**Goal of the exercise**
Copy the lines of the records from the one containing "Page size: 1654x931." through the one containing "For every layout", inclusive, and rename "label" to "type" while keeping everything else unchanged.

**Records supplied**
---

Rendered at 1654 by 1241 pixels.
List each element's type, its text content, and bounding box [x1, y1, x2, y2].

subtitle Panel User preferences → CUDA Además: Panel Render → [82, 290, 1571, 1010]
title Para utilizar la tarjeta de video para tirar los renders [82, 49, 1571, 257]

---

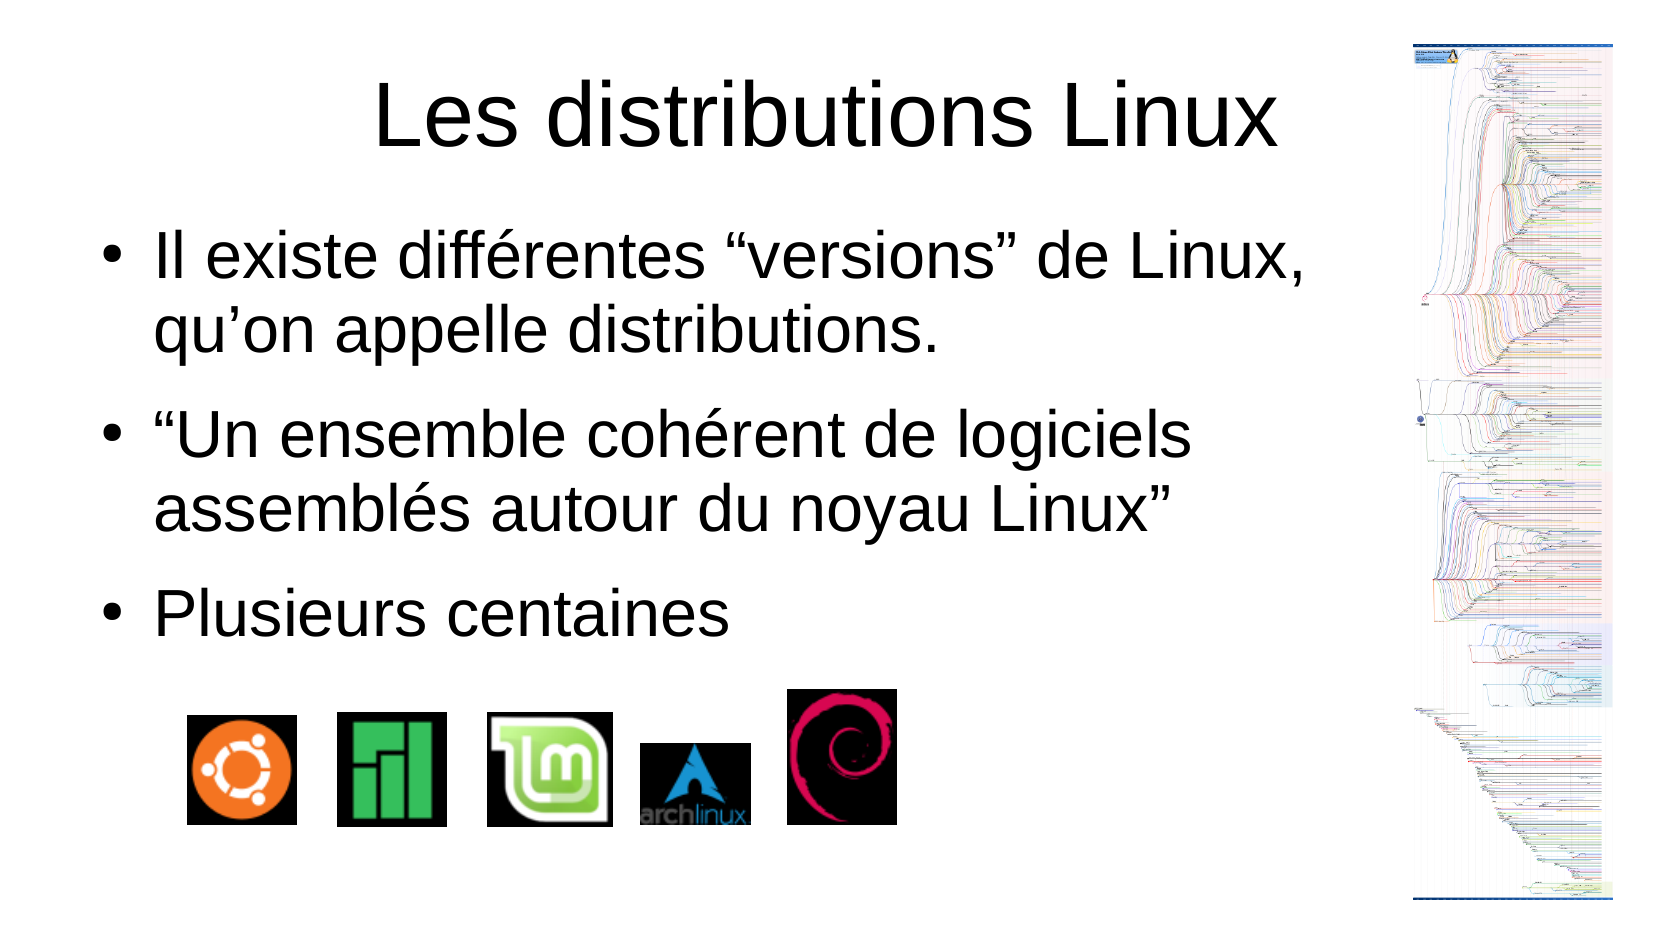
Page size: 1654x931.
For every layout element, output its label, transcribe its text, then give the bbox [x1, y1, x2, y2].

---

**Exercise output**
Page size: 1654x931.
For every layout element, output its type, transcribe its text, then give the bbox [x1, y1, x2, y2].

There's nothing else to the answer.